Rúben apresenta problemas que somente o tempo e a prática no mais alto rendimento irão corrigir, sobretudo nos jogos maiores. Somente na Seleção Portuguesa é que ele sempre apresentou o futebol que justificasse um investimento maior do que o feito pelo City e que era esperado antes da pandemia pelo presidente Vieira, que garantia ter conversas para abrir mão dele - e de Carlos Vinícius - por valores a rondarem os €100 milhões da multa. E, sabe-se, não é com a Federação Portuguesa de Futebol que se negoceia, é com o Benfica, e todo o entorno entra na conta.
Do lado prático, ao Benfica, seja qual for o defensor a preencher a lacuna do último titular produzido na Caixa Futebol Campus, cabe confiar na capacidade de Jorge Jesus para adaptar a forma de jogar sem ter o primeiro pé que construía as jogadas, lá de trás. . No mais, que se dê valor ao terreno percorrido por Rúben Dias desde os primeiros chutes, com 12 anos de idade, há 11 anos.

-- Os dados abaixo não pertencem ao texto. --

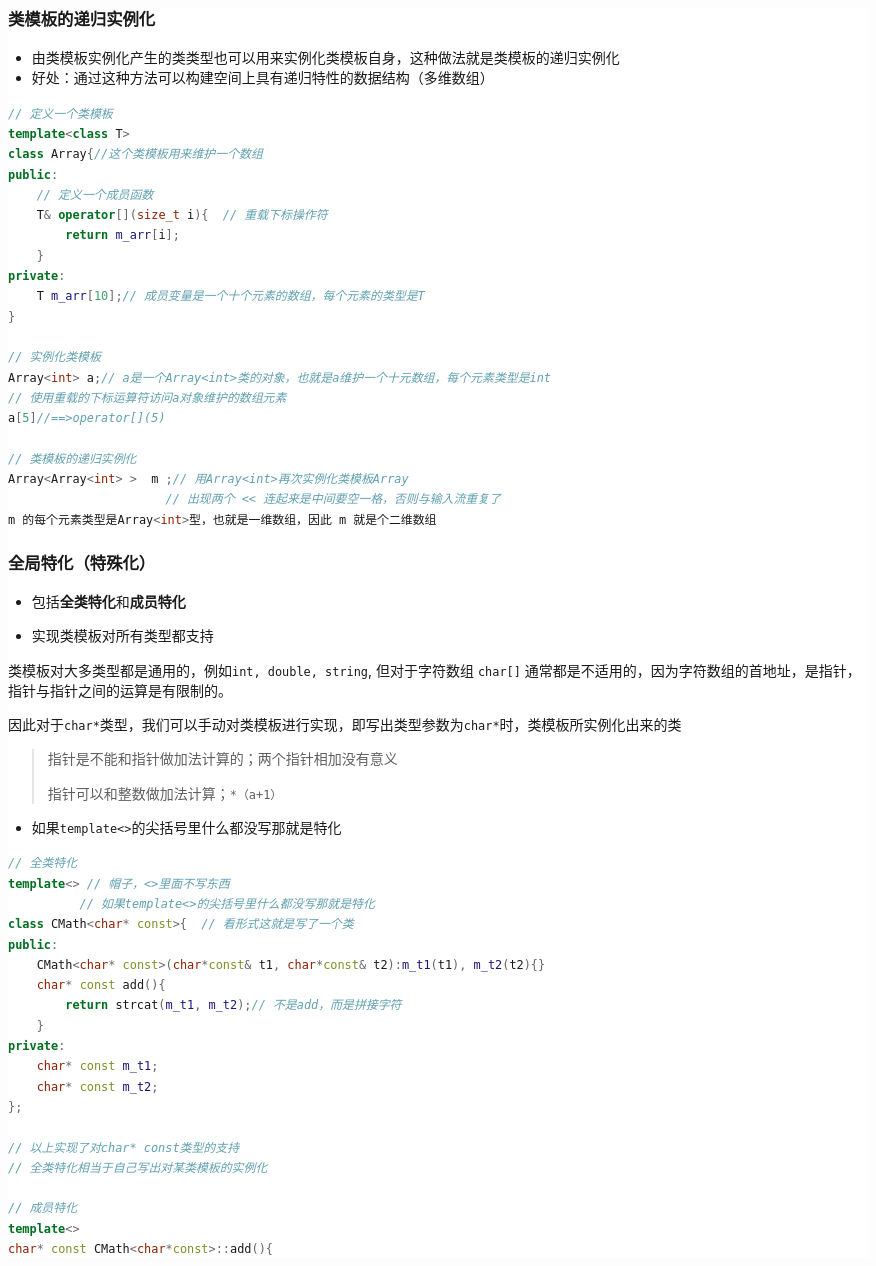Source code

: ### 类模板的递归实例化

- 由类模板实例化产生的类类型也可以用来实例化类模板自身，这种做法就是类模板的递归实例化
- 好处：通过这种方法可以构建空间上具有递归特性的数据结构（多维数组）

```cpp
// 定义一个类模板
template<class T>
class Array{//这个类模板用来维护一个数组
public:
    // 定义一个成员函数
    T& operator[](size_t i){  // 重载下标操作符
  		return m_arr[i];
    }
private:
    T m_arr[10];// 成员变量是一个十个元素的数组，每个元素的类型是T
}

// 实例化类模板
Array<int> a;// a是一个Array<int>类的对象，也就是a维护一个十元数组，每个元素类型是int
// 使用重载的下标运算符访问a对象维护的数组元素
a[5]//==>operator[](5)
    
// 类模板的递归实例化
Array<Array<int> >  m ;// 用Array<int>再次实例化类模板Array
    			      // 出现两个 << 连起来是中间要空一格，否则与输入流重复了
m 的每个元素类型是Array<int>型，也就是一维数组，因此 m 就是个二维数组  
```

### 全局特化（特殊化）

- 包括**全类特化**和**成员特化**

- 实现类模板对所有类型都支持

类模板对大多类型都是通用的，例如`int, double, string`, 但对于字符数组 `char[]` 通常都是不适用的，因为字符数组的首地址，是指针，指针与指针之间的运算是有限制的。

因此对于`char*`类型，我们可以手动对类模板进行实现，即写出类型参数为`char*`时，类模板所实例化出来的类

> 指针是不能和指针做加法计算的；两个指针相加没有意义
>
> 指针可以和整数做加法计算；``*（a+1）``

- 如果`template<>`的尖括号里什么都没写那就是特化



```cpp
// 全类特化
template<> // 帽子，<>里面不写东西
		  // 如果template<>的尖括号里什么都没写那就是特化
class CMath<char* const>{  // 看形式这就是写了一个类
public:
    CMath<char* const>(char*const& t1, char*const& t2):m_t1(t1), m_t2(t2){}
    char* const add(){
        return strcat(m_t1, m_t2);// 不是add，而是拼接字符
    }
private:
    char* const m_t1;
    char* const m_t2;
};

// 以上实现了对char* const类型的支持
// 全类特化相当于自己写出对某类模板的实例化

// 成员特化
template<>
char* const CMath<char*const>::add(){
```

Queira ou não o torcedor encarnado, três temporadas a titular, uma Copa do Mundo no currículo, um título nacional e a ida para um dos grandes tubarões do futebol mundial é um percurso que nem todo grande jogador feito em casa cumpre por aí. Lembrem-se dos seus novos companheiros de clube, Bernardo Silva e João Cancelo, que mal frequentaram o balneário principal da Luz e que viveram todos os seus grandes dias na carreira a defender outro distintivo.
Convenhamos: até que durou bastante.